▶ Extract to read:
---*---
S. V. Utechin was born on 18 December 1921 in the village of Tenki, near Kazan'. His father became a teacher and principal after completing a theological seminary education that included Latin, Greek, and Church Slavonic. His father also had been active in the "small deeds" populist movement during the February revolution in Tenki volost' and in delaying the Soviet takeover there until the summer of 1918. His father also steadfastly refused to join the Communist Party. Sergei Vasilievich's mother was a teacher who had studied the higher women's courses at Kazan University, from which she received her diploma in 1917.

Although his parents came under increasing political pressure during the late 1920s and early 1930s, they were heartened by the educational reforms of the early 1930s. Looking back, Sergei Vasilievich credited those educational reforms, especially the return to the classics of Russian literature, for the intellectual and moral survival of his entire generation. Nevertheless, political pressure and the "disappearance" of individuals from Kazan' persuaded the Utechin family to move to Karanganda, Khazakstan during the summer of 1934. Three years later, when Sergei Vasilievich contemplated refusal to join the Komsomol (the youth organization of the Communist Party), his mother asked: "Do you want your father and me to be arrested?" With that warning, he joined.

As one of the Soviet Union's secondary school otlichniki (standouts), Sergei Vasilievich was able to enter the history faculty of Moscow State University in 1939, after an interview, not the oral examination required of less accomplished students. There he studied Russian history under K. V. Bazilevich, a student of S. V. Bakhrushin, who, in turn, had studied under the legendary, V. O. Kliuchevskii (Thus, as a student of Utechin, one might say I'm a descendant of a royal family of historians). Over the course of his life, Sergei Vasilievich would apply his astounding gift for mastering foreign languages to amass encyclopedic knowledge of history, but especially Russian history.

His studies in Moscow were jeopardized in the summer of 1940, when he was summoned to Liubianka (home of the infamous NKVD, The People's Commissariat for Internal Affairs) for an interrogation that lasted several hours. It led to a failed attempt to expel him (in absentia) from the Komsomol in 1941.

Nazi Germany's invasion of the Soviet Union on June 22, 1941 did eventually interrupt his studies and sent him south, where he, nevertheless, came under Romanian occupation in Anapa. On 31 August 1942, Sergei Vasilievich was accused of being the Russian soldier responsible for killing a Romanian soldier (in fact, his poor eyesight caused him to be rejected for military service three times). He avoided execution when another Russian confirmed that he was a teacher, not a soldier. But, two days later, he was confronted by, but escaped from, two drunken German soldiers, one of whom suspected him of being a Jew who should be exterminated. Finally, however, in November 1943 Sergei Vasilievich was captured by the Nazis, transported to a camp in Germany, and forced to labor at the Krupp shipyards while surviving on meager rations designed to cause gradual starvation.
---*---
▶ Raw records:
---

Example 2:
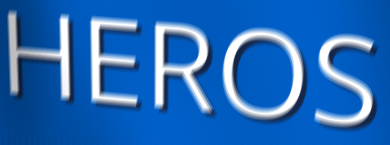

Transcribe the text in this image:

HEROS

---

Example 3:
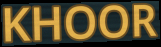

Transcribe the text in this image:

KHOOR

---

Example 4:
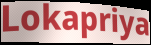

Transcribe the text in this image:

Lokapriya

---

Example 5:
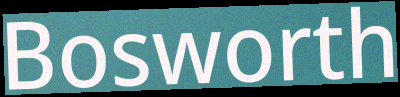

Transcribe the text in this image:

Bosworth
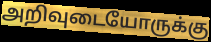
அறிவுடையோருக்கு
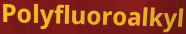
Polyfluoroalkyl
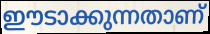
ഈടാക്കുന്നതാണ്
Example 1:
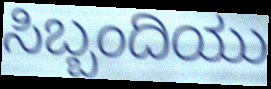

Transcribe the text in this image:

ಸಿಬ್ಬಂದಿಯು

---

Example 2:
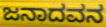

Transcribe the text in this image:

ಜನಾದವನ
---*---
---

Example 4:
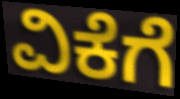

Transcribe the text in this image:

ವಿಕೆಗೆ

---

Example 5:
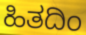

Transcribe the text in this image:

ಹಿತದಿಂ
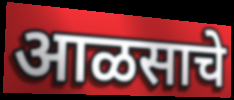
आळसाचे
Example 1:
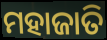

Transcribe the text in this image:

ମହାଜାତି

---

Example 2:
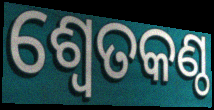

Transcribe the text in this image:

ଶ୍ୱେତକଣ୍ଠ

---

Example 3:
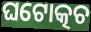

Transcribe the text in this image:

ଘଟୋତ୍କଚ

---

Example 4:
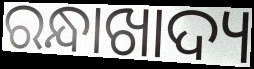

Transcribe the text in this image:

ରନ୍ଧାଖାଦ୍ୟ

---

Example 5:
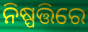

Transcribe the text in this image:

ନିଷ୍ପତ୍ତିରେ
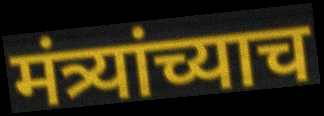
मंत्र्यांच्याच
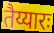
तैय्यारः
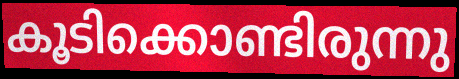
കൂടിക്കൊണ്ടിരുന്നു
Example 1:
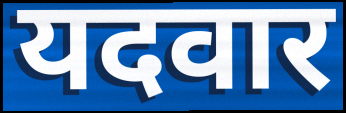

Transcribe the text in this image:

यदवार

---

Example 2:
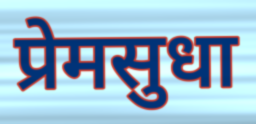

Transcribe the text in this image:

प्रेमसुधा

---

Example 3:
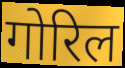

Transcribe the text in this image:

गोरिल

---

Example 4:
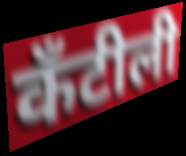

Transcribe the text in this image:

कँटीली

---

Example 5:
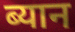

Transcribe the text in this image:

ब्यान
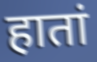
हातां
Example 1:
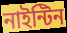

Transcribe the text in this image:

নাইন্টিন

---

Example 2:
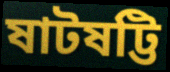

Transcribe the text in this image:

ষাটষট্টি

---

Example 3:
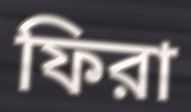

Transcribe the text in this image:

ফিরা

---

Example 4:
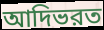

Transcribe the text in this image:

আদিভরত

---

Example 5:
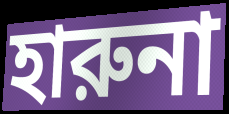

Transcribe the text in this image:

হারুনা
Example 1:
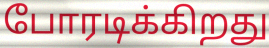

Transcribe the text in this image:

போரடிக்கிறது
---*---
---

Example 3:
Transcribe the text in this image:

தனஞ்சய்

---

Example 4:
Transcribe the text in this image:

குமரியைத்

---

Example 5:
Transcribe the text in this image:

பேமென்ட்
---*---
▶ Required task 1:
Answer these questions using the biographical sketch of S. V. Utechin:
(a) In what year did Utechin's mother receive her diploma from the higher women's courses at Kazan University?
(b) To what place did the Utechin family move in the summer of 1934?
(c) Where was Utechin forced to labor after his capture in November 1943?
▶ Required task 2:
Pick up the biographical sketch of S. V. Utechin after its final sentence and carry it forward.

▶ Exercise output 1:
(a) 1917
(b) Karanganda, Khazakstan
(c) At the Krupp shipyards in Germany

▶ Exercise output 2:
Having survived to see war's end, Sergei Vasilievich heard rumors alleging that repatriated Russians were being imprisoned in Siberia, which prompted him to hide in a Polish camp. Successful at hiding, he then settled in Kiel, resumed his studies, and received a doctorate of philosophy from Kiel University in 1949. During that same year Sergei Vasilievich sought positions in Kiel and Berlin before receiving a scholarship to Oxford University, where he arrived in February 1950. Soon thereafter, however, he returned to Berlin for a few months, during which time he became acquainted with Michael Josselson and Melvin Lasky. That summer he delivered a report about the prospects for freedom in the Soviet Union to the founding session of the Congress for Cultural Freedom.

At Oxford, Utechin became a friend (and informal student) of Sir Isaiah Berlin, but declined his formal invitation to spend a year reading analytic philosophy. Nevertheless, it was precisely Berlin's philosophy of liberty and tragedy, as well as his critique of utopianism, that profoundly influenced Sergei Vasilievich's views and works for the rest of his life.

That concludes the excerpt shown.